The weather looked like it was going to be mild for the race. The polar vortex had past. No major storms were on the horizon. I ran the course the week before with my friend Jim, and besides a bunch of downed trees and their branches, it looked pretty good. I was even cocky enough to say that I didn’t think the weather was going to be a factor in this year’s race. Jim told me I was an idiot and thanked me for jinxing the race for all of the other runners. Then he took me to see the chicken silo. Sometimes, I need to learn to just shut my mouth.
I decided to run the race in my cousin’s honor. Immediately, I chose to run in memory of his life, not about the way he died. I went to his Facebook page and printed off a bunch of pictures. On the back of each one, I wrote a memory I have of Michael. I kept these papers in my pocket and would pull one out periodically during the race, and reflect. It kept him with me in the race, and I know his spirit helped me when the going got really tough.
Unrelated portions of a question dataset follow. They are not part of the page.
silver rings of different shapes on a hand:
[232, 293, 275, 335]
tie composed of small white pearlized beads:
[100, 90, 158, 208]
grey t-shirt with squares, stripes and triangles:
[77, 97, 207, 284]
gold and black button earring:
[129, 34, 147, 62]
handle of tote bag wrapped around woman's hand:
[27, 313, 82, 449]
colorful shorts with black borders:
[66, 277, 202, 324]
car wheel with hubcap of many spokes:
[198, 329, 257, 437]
The race started as all Beast races do, with a reunion. Lots of hugs and pictures and laughs. It’s kind of a magical feeling. Everyone is reconnecting with people, who you know have your back. And then the gun goes off.
The weather was in the 20’s with winds about 25 mph. It made half the course quite pleasant with a tailwind that helped you keep a nice pace. It made the other half of the course like the hand of an angry god who wanted to punish me. I finished the first 50 miles with a personal record time.
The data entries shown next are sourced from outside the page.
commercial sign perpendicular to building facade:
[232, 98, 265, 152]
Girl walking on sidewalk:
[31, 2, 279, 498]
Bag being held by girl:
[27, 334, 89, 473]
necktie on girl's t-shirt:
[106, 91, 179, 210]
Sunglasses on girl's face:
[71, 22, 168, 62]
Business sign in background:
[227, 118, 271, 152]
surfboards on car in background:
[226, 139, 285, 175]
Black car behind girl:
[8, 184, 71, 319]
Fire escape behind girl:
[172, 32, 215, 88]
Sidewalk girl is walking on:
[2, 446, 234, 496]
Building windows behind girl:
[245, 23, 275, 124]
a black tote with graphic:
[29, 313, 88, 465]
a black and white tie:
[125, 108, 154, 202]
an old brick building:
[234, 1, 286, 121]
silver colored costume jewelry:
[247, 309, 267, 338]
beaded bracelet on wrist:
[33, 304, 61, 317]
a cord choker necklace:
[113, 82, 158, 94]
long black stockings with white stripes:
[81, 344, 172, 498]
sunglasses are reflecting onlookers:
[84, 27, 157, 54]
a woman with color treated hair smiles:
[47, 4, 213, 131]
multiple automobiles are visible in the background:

I was feeling great until I stopped to put on some additional clothing to keep me warm throughout the night. I don’t know what the temperature was that night, but somewhere in the “freaking cold” range, with relentless increasing winds. I began shivering pretty badly. I ducked into the aid tent to grab some heat, veggie broth and a slice of cake. I was ahead of pace, so I could spare the time. (I know, I know, Roger--"absolutely NO lingering at aid stations!") I told Jim I wanted to be out of the tent, no questions asked, by 11pm. At EXACTLY 11, Jim told me if I didn’t get moving, he was going to “introduce his steel toe to my ass”. I knew he meant it. I got going. THANK YOU JIM!
The winds continued throughout the night. I could dress for the cold, but the wind found me every way it could. It blew those downed branches at me. It mixed up the gravel from the path and tossed it at me. It made it hard to breathe. Finally, by dawn, it started to calm. I was psyched. I was on a personal record pace, and hoped to finish this thing in about 27 hours. Cue angry god.
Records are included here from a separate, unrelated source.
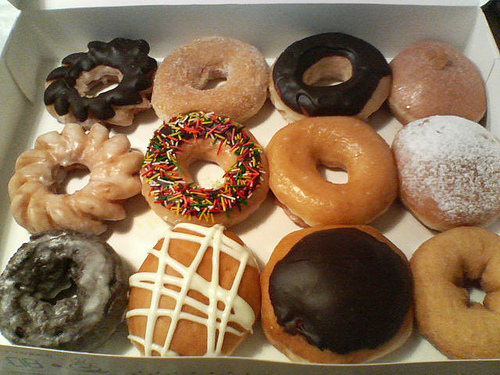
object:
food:
[0, 32, 499, 363]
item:
[140, 113, 265, 223]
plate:
[157, 5, 301, 44]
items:
[8, 38, 393, 234]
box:
[0, 0, 498, 374]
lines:
[126, 224, 261, 359]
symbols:
[23, 351, 94, 369]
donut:
[264, 115, 397, 227]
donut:
[272, 32, 390, 117]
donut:
[390, 41, 485, 119]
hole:
[313, 157, 351, 185]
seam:
[0, 57, 35, 108]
The final 16 or so miles were unbelieveably challenging. My friend Gary found me and told me “There is a high wind warning. 60 mile per hour gusts and 30 mph sustained winds. Have fun”. I was heading directly into it. This was on top of the plunging temperatures and the snow that seemed to be coming directly at my goggles in little white spears.
My phone had decided it no longer liked the cold and died. I had no connection to friends or weather info. I was alone—just me versus the wind. I wanted to be resuced. I kept secretly hoping that they would pull us off of the course. I reached the final aid station almost expecting it. Needless to say, that didn’t happen. It wasn’t even considered. It’s what I love about ultra racing. They didn’t pull me, but they did offer me a lifeline. They were able to charge my phone. At least I knew I could reach someone if the wind threw me into the canal. Hey wind---it’s go time.
I had 7 miles to go and the wind was going to do all it could to stop me. I could see it swirling in front of me and I knew when it would hit me dead-on, in great punishing gusts. Gary found me again, and said I was doing great. (liar). I knew the best I could pump out were 30 minute miles, which would add hours to my time. There goes my personal record. Dammit. Nothing left to do but maintain relentless forward progress and bitch a bit. Luckily, I have become adept at doing both together.
With two miles to go, I could see people who could pace me and make my final moments easier. Funny thing though, I no longer wanted to be rescued. I’d pushed through every step of this race and I wanted to finish on my own accord. And I did, every damned step. My “easy” race turned into the hardest 100 I have done….so far.